____ EXTRACTED MATERIAL

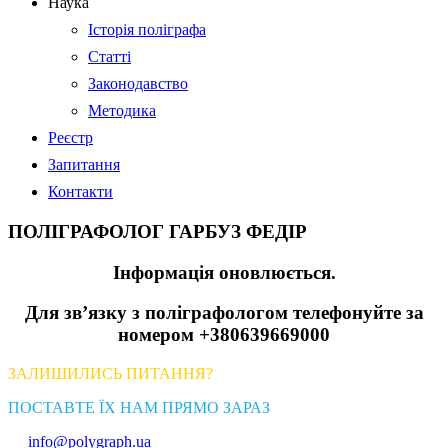
Наука
Історія поліграфа
Статті
Законодавство
Методика
Реєстр
Запитання
Контакти
ПОЛІГРАФОЛОГ ГАРБУЗ ФЕДІР
Інформація оновлюється.
Для зв’язку з поліграфологом телефонуйте за
номером +380639669000
ЗАЛИШИЛИСЬ ПИТАННЯ?
ПОСТАВТЕ ЇХ НАМ ПРЯМО ЗАРАЗ
info@polygraph.ua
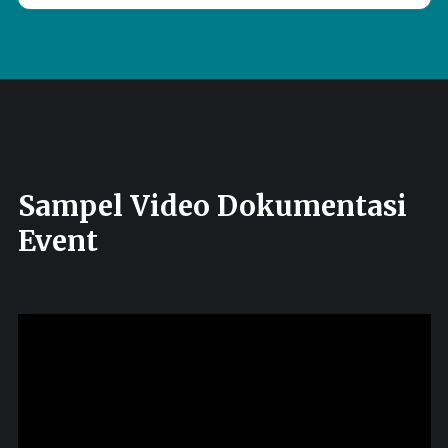
Sampel Video Dokumentasi
Event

________

**ACTIVITY**
Your copy of the entries must be exact and must contain no pictures.

**YOUR SOLUTION**
Наука
Історія поліграфа
Статті
Законодавство
Методика
Реєстр
Запитання
Контакти
ПОЛІГРАФОЛОГ ГАРБУЗ ФЕДІР
Інформація оновлюється.
Для зв’язку з поліграфологом телефонуйте за
номером +380639669000
ЗАЛИШИЛИСЬ ПИТАННЯ?
ПОСТАВТЕ ЇХ НАМ ПРЯМО ЗАРАЗ
info@polygraph.ua
Sampel Video Dokumentasi
Event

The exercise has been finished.